Mallerie a pris un autre chemin.
Elle a fait de son nom de famille une marque.
Sur Internet, elle était « Mal Whitmore », suivie par deux cent mille personnes qui la regardaient poser sur des bateaux, dans des penthouses, sur des toits surplombant Manhattan. Sa vie était un condensé de sacs de créateurs, de flûtes de champagne et de rires « spontanés ».
Elle a appelé cela « construire sa plateforme ».
Ce qu'elle construisait en réalité, c'était une maison de vitres.
Sa plus grande fierté ? Une certification bleue et un petit ami suisse propriétaire d'un vignoble qu'il n'exploitait jamais. Elle ne se contentait pas de dépenser de l'argent : elle le faisait fructifier.
Vernon et Béatrice formaient le couple vedette d'un décor vide.
Vernon avait gravi les échelons jusqu'au poste de directeur financier de Whitmore Shipping – du moins, c'est ce qu'indiquaient ses cartes de visite. L'essentiel du travail était effectué par une petite armée d'analystes et son assistant, mais Vernon aimait faire de grands gestes en réunion et dire des choses comme : « On en reparle plus tard », pendant que d'autres corrigeaient ses erreurs.
Béatrice a passé son temps à se faire photographier.
Galas de charité à Manhattan. Collectes de fonds à Palm Beach. Photos dans les pages mondaines, toujours accompagnées de légendes mentionnant « philanthropie » et « générosité ». Je ne l'ai jamais vue signer un chèque sans qu'un appareil photo ne soit à proximité.
Ils vivaient dans une maison du comté de Westchester si grande qu'elle était équipée d'un interphone.
Je me souviens d'avoir douze ans et d'avoir entendu Béatrice appeler Preston à dîner par haut-parleur, comme si elle faisait une annonce dans un aéroport.
C'était le monde d'un côté de ma famille.
De l'autre côté, il y avait moi.
Quarante-trois adolescents, dans une salle de classe d'une école publique de l'est de Détroit, me demandaient si les Pères fondateurs avaient déjà joué à des jeux vidéo, tandis que j'essayais de leur faire comprendre que la Constitution avait un lien avec leur vie.
J'ai corrigé des copies sur une table de cuisine achetée lors d'un vide-grenier un samedi. Le vernis s'écaillait.
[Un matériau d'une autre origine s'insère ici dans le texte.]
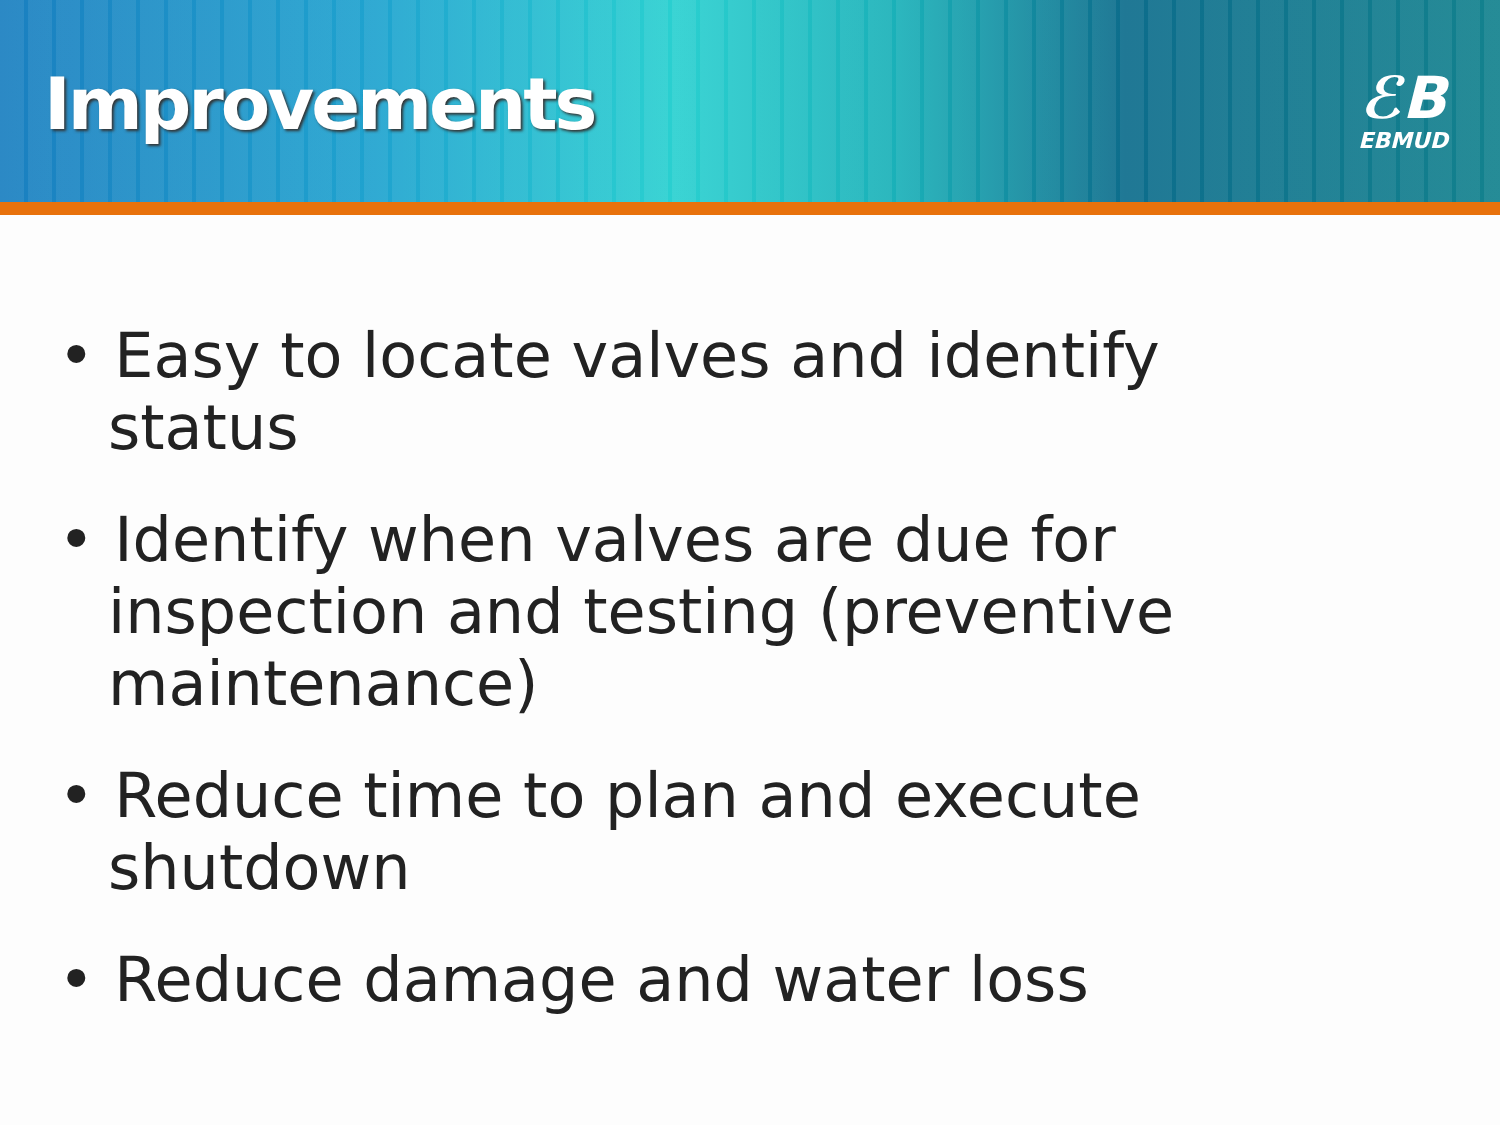Improvements
ℰB
EBMUD
• Easy to locate valves and identify status
• Identify when valves are due for inspection and testing (preventive maintenance)
• Reduce time to plan and execute shutdown
• Reduce damage and water loss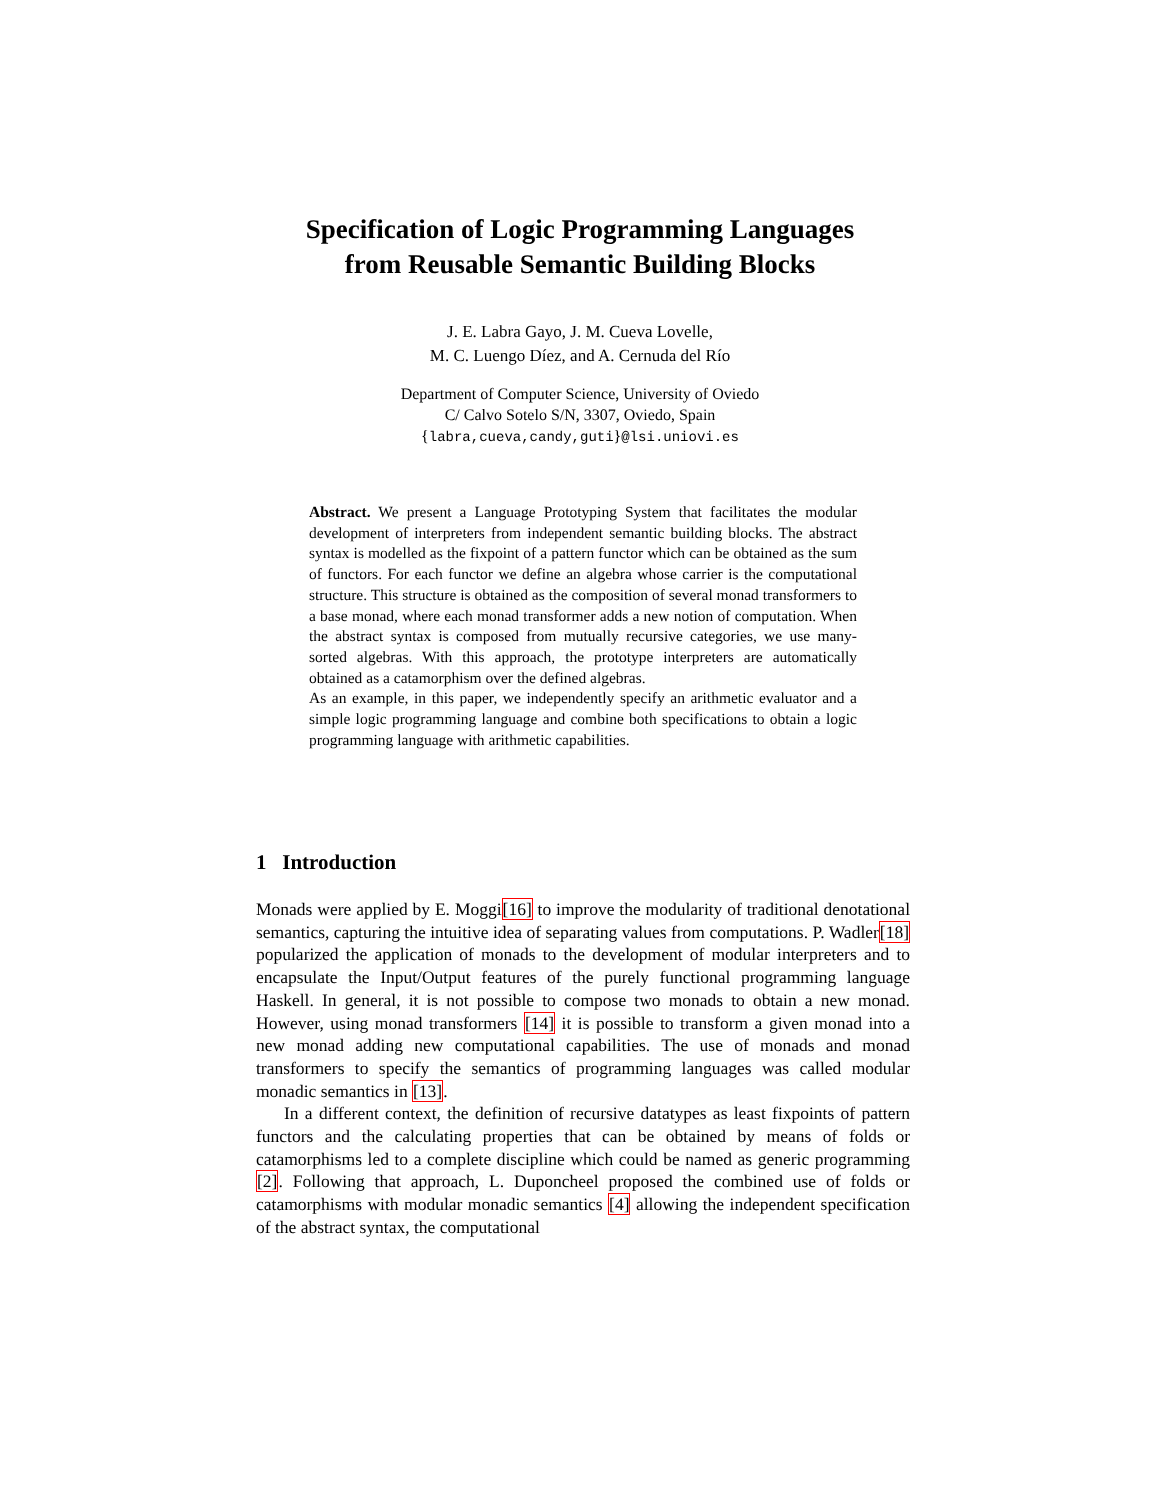Specification of Logic Programming Languages
from Reusable Semantic Building Blocks
J. E. Labra Gayo, J. M. Cueva Lovelle,
M. C. Luengo Díez, and A. Cernuda del Río
Department of Computer Science, University of Oviedo
C/ Calvo Sotelo S/N, 3307, Oviedo, Spain
{labra,cueva,candy,guti}@lsi.uniovi.es
Abstract. We present a Language Prototyping System that facilitates the modular development of interpreters from independent semantic building blocks. The abstract syntax is modelled as the fixpoint of a pattern functor which can be obtained as the sum of functors. For each functor we define an algebra whose carrier is the computational structure. This structure is obtained as the composition of several monad transformers to a base monad, where each monad transformer adds a new notion of computation. When the abstract syntax is composed from mutually recursive categories, we use many-sorted algebras. With this approach, the prototype interpreters are automatically obtained as a catamorphism over the defined algebras.
As an example, in this paper, we independently specify an arithmetic evaluator and a simple logic programming language and combine both specifications to obtain a logic programming language with arithmetic capabilities.
1 Introduction
Monads were applied by E. Moggi[16] to improve the modularity of traditional denotational semantics, capturing the intuitive idea of separating values from computations. P. Wadler[18] popularized the application of monads to the development of modular interpreters and to encapsulate the Input/Output features of the purely functional programming language Haskell. In general, it is not possible to compose two monads to obtain a new monad. However, using monad transformers [14] it is possible to transform a given monad into a new monad adding new computational capabilities. The use of monads and monad transformers to specify the semantics of programming languages was called modular monadic semantics in [13].
In a different context, the definition of recursive datatypes as least fixpoints of pattern functors and the calculating properties that can be obtained by means of folds or catamorphisms led to a complete discipline which could be named as generic programming [2]. Following that approach, L. Duponcheel proposed the combined use of folds or catamorphisms with modular monadic semantics [4] allowing the independent specification of the abstract syntax, the computational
Un pied était plus court que les autres, alors j'ai glissé des feuilles de papier pliées dessous pour la stabiliser.
J'ai gagné moins en un an que certains de mes proches n'ont dépensé pour décorer leurs salles de bain d'invités.
Et d'une certaine manière, je me sentais plus honnête que n'importe lequel d'entre eux.
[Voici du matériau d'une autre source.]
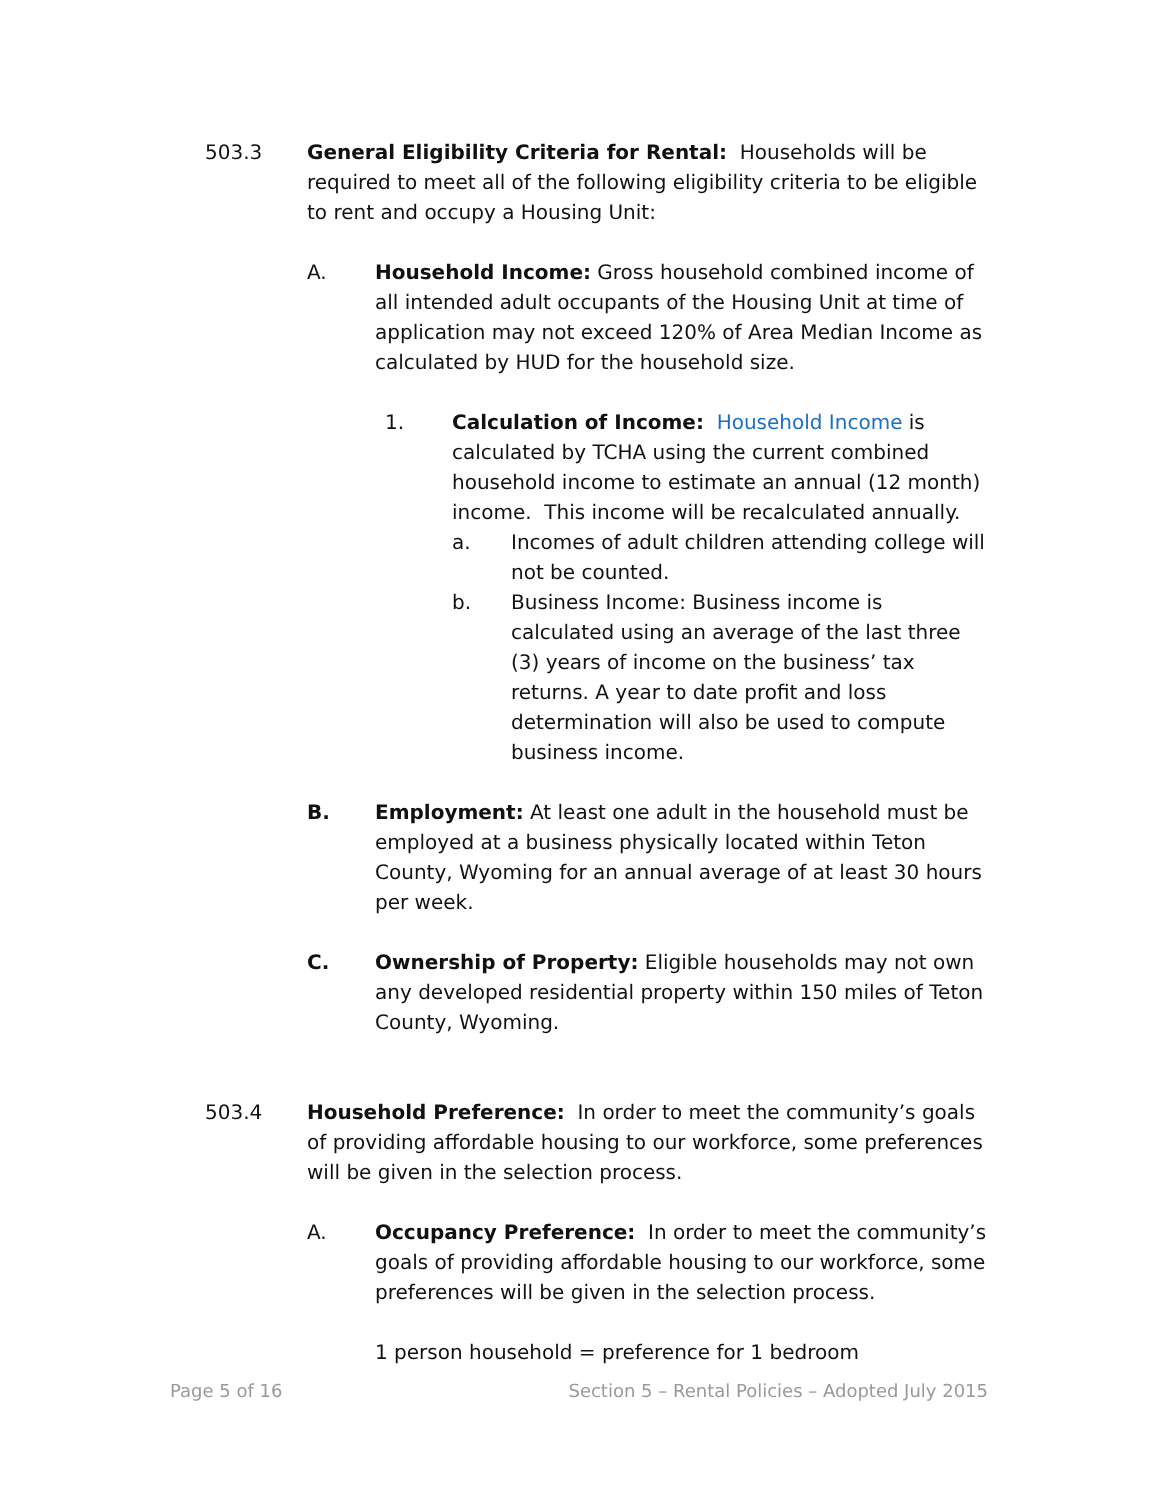503.3 General Eligibility Criteria for Rental: Households will be required to meet all of the following eligibility criteria to be eligible to rent and occupy a Housing Unit:
A. Household Income: Gross household combined income of all intended adult occupants of the Housing Unit at time of application may not exceed 120% of Area Median Income as calculated by HUD for the household size.
1. Calculation of Income: Household Income is calculated by TCHA using the current combined household income to estimate an annual (12 month) income. This income will be recalculated annually.
a. Incomes of adult children attending college will not be counted.
b. Business Income: Business income is calculated using an average of the last three (3) years of income on the business’ tax returns. A year to date profit and loss determination will also be used to compute business income.
B. Employment: At least one adult in the household must be employed at a business physically located within Teton County, Wyoming for an annual average of at least 30 hours per week.
C. Ownership of Property: Eligible households may not own any developed residential property within 150 miles of Teton County, Wyoming.
503.4 Household Preference: In order to meet the community’s goals of providing affordable housing to our workforce, some preferences will be given in the selection process.
A. Occupancy Preference: In order to meet the community’s goals of providing affordable housing to our workforce, some preferences will be given in the selection process.
1 person household = preference for 1 bedroom
Page 5 of 16 Section 5 – Rental Policies – Adopted July 2015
Voilà à quoi ressemblait ma vie avant les funérailles.
Avant l'enveloppe.
Avant que tout ne change.
Le Rochester Country Club n'avait jamais paru aussi étouffant que cet après-midi d'octobre.
Grand-père avait expressément demandé que son testament soit lu là, dans cette même pièce aux boiseries de chêne où il avait jadis conclu des affaires autour d'un verre de brandy et de cigares, tandis que le lac Ontario scintillait par les fenêtres.
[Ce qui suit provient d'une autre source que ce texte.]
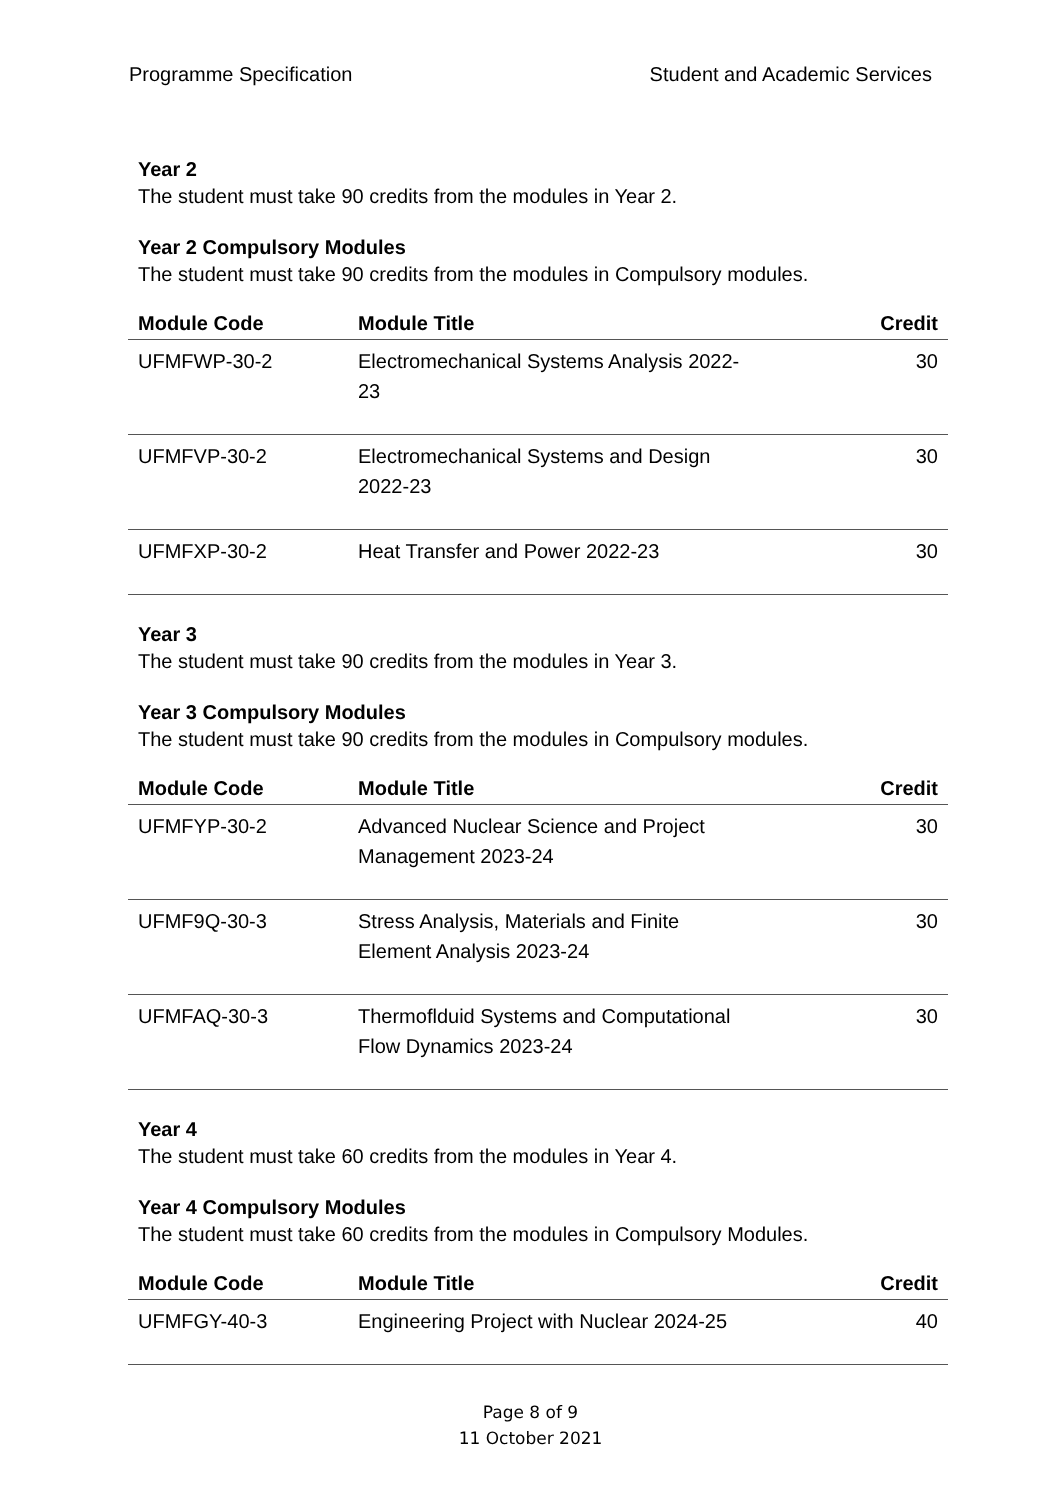Programme Specification Student and Academic Services
Year 2
The student must take 90 credits from the modules in Year 2.
Year 2 Compulsory Modules
The student must take 90 credits from the modules in Compulsory modules.
| Module Code | Module Title | Credit |
| --- | --- | --- |
| UFMFWP-30-2 | Electromechanical Systems Analysis 2022- 23 | 30 |
| UFMFVP-30-2 | Electromechanical Systems and Design 2022-23 | 30 |
| UFMFXP-30-2 | Heat Transfer and Power 2022-23 | 30 |
Year 3
The student must take 90 credits from the modules in Year 3.
Year 3 Compulsory Modules
The student must take 90 credits from the modules in Compulsory modules.
| Module Code | Module Title | Credit |
| --- | --- | --- |
| UFMFYP-30-2 | Advanced Nuclear Science and Project Management 2023-24 | 30 |
| UFMF9Q-30-3 | Stress Analysis, Materials and Finite Element Analysis 2023-24 | 30 |
| UFMFAQ-30-3 | Thermoflduid Systems and Computational Flow Dynamics 2023-24 | 30 |
Year 4
The student must take 60 credits from the modules in Year 4.
Year 4 Compulsory Modules
The student must take 60 credits from the modules in Compulsory Modules.
| Module Code | Module Title | Credit |
| --- | --- | --- |
| UFMFGY-40-3 | Engineering Project with Nuclear 2024-25 | 40 |
Page 8 of 9
11 October 2021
La table en acajou devant nous était si lisse qu'elle reflétait nos visages comme un miroir sombre.
J'ai observé Preston ajuster sa Rolex pour la troisième fois en cinq minutes. À chaque mouvement, la montre captait la lumière, comme une annonce silencieuse de sa certitude que ce jour serait celui de son couronnement.